Your monitor does have hardware calibration :- ). The CAL1 and CAL2 are OSD stored LUTs. This is superior compared to software calibration (in Windows color management settings), but it just bypasses what OS is doing and cut offs colors outside of calibrated color space.
If your monitor is fairly new (less than 2 years), you can just select the sRGB. If you want more precise calibration, you need x-Rite i1pro spectrometer (this is because Dell tied their color software from x-Rite to this particular series, don't just use any other, like Kolormunki,etc..). This will let you do custom calibration and let you choose a color space as well (so you can have sRGB CAL1 and aRGB CAL2 for example).

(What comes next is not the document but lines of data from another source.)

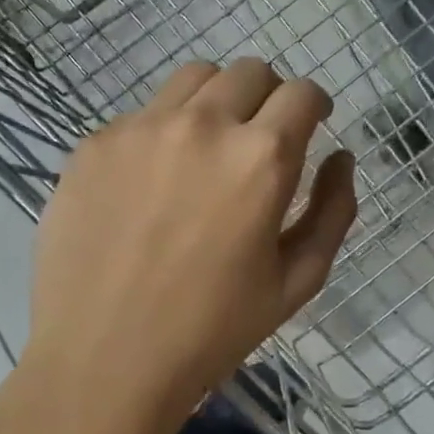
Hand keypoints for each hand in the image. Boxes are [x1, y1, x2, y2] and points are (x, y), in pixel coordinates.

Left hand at [24, 58, 357, 432]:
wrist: (103, 360)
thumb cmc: (211, 332)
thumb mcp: (297, 282)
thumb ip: (333, 211)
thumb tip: (340, 159)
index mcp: (260, 158)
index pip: (302, 93)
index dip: (314, 105)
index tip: (310, 123)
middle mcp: (202, 125)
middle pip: (249, 72)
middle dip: (268, 97)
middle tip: (259, 140)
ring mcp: (140, 129)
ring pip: (193, 79)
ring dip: (215, 101)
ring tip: (206, 150)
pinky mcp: (94, 145)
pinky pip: (141, 115)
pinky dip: (161, 133)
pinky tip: (150, 184)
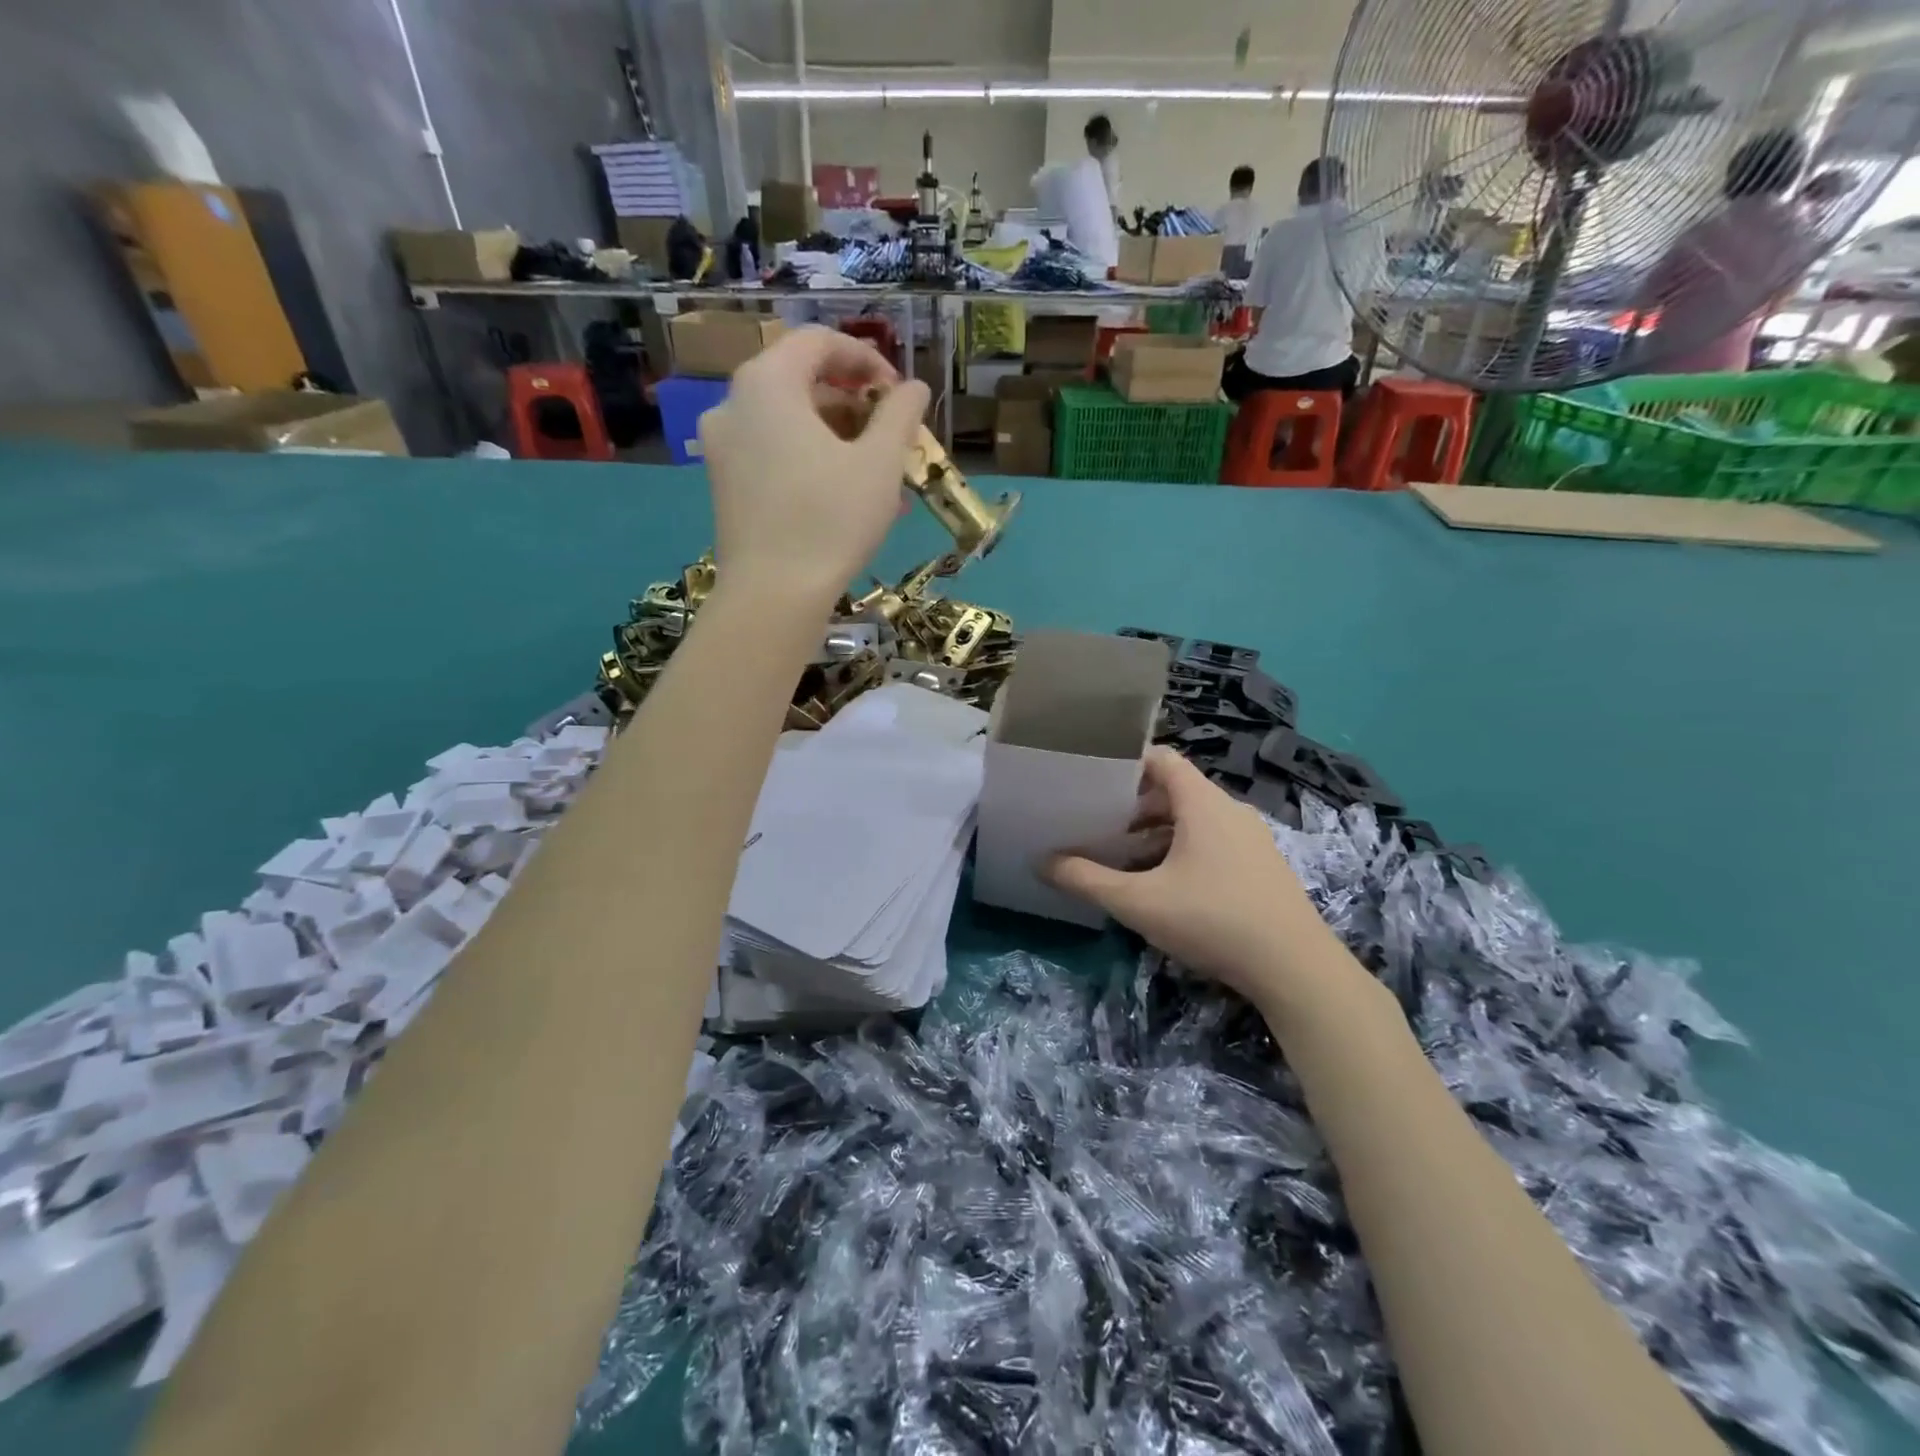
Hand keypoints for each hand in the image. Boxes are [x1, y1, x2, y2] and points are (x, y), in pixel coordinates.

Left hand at [698, 327, 929, 609]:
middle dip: (856, 405)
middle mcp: (734, 404)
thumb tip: (913, 388)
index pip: (819, 342)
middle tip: (893, 437)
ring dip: (840, 440)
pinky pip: (774, 455)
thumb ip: (899, 414)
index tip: (899, 393)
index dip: (867, 358)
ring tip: (882, 478)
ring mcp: (723, 448)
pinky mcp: (725, 486)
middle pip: (802, 383)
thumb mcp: (880, 464)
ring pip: (790, 424)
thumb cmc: (831, 521)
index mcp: (767, 383)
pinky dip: (813, 463)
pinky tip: (849, 499)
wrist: (772, 596)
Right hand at [1045, 749, 1367, 1020]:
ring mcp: (1252, 839)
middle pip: (1176, 790)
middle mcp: (1231, 810)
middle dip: (1134, 805)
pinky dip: (1183, 850)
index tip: (1093, 779)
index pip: (1162, 759)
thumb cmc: (1213, 920)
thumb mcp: (1139, 902)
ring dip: (1157, 832)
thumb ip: (1086, 880)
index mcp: (1203, 803)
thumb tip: (1042, 863)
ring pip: (1195, 819)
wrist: (1296, 969)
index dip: (1127, 762)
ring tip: (1123, 857)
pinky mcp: (1262, 866)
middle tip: (1098, 824)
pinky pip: (1214, 842)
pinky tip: (1164, 885)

It's possible to also do both hardware calibration and software calibration at same time for absolute ultra-precision. This is done by first profiling the custom CAL profile to get as close to intended color-space, and then afterwards creating system profile for Windows that will use the CAL profile.
But this will once again only work with color managed applications, so I suggest only to use hardware calibration (either default sRGB, or custom CAL1 sRGB later), and using generic color profile in Windows (use sRGB IEC61966-2.1, not default "display profile"). This negates any color management in system, but at this point we don't need it much because the monitor is doing it.

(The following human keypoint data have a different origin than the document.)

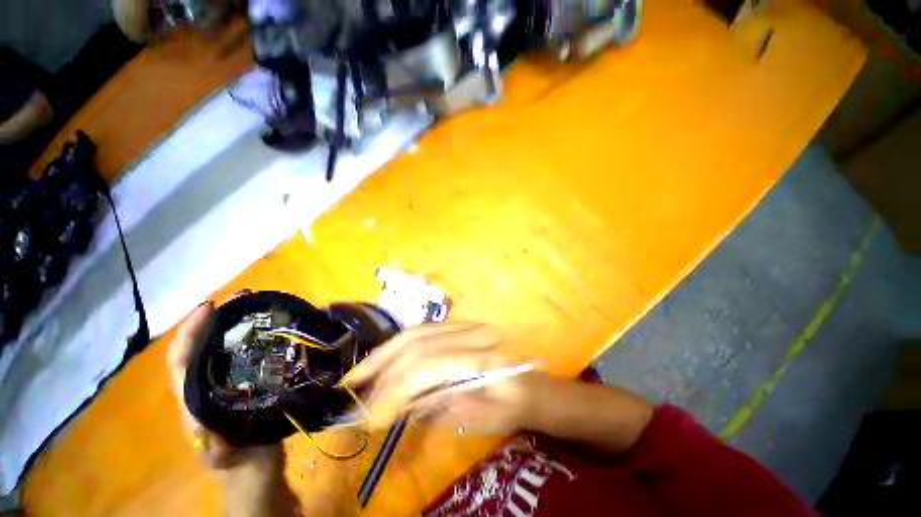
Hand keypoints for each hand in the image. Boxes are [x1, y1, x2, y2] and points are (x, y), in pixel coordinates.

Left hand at [167, 301, 280, 469]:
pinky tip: (269, 330)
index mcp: (192, 400)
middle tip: (241, 297)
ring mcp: (226, 384)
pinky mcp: (248, 383)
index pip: (181, 360)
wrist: (255, 469)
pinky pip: (244, 356)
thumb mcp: (222, 454)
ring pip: (222, 349)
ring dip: (234, 324)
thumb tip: (201, 416)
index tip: (210, 306)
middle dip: (215, 319)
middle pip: (202, 347)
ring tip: (254, 306)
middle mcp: (205, 385)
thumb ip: (210, 440)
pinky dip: (251, 338)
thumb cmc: (238, 460)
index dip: (190, 332)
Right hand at [343, 322, 540, 435]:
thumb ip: (440, 407)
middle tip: (353, 389)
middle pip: (419, 343)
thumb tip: (400, 403)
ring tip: (360, 373)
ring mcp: (468, 325)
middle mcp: (474, 333)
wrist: (531, 385)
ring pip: (419, 331)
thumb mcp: (479, 420)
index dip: (395, 390)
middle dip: (382, 367)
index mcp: (484, 358)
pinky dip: (400, 344)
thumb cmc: (512, 408)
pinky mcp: (462, 325)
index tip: (371, 416)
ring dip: (385, 352)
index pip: (429, 366)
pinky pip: (424, 330)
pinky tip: (384, 357)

You can then set Photoshop to either ignore color profiles (it will do the calculations in generic wider gamut but it will still show sRGB on your monitor because the monitor is doing soft-proof automatically with the clamped sRGB profile.
You can then convert to sRGB when you save the file.
Or you can just assign sRGB at beginning (the 3dsMax saved files don't have profile, but they also don't have range above sRGB either, so this won't make any incorrect change).
This way, both unmanaged apps (3dsMax, WindowsPhoto,etc..) and managed (PS,etc..) will look the same and both will be correct (sRGB).
It's quite sad that you lose the wide gamut of expensive monitor, but such is life when Autodesk is behind the times. But majority of people don't even have sRGB monitors at home, and most cellphones on Android are not color managed either so...there you have it :- ).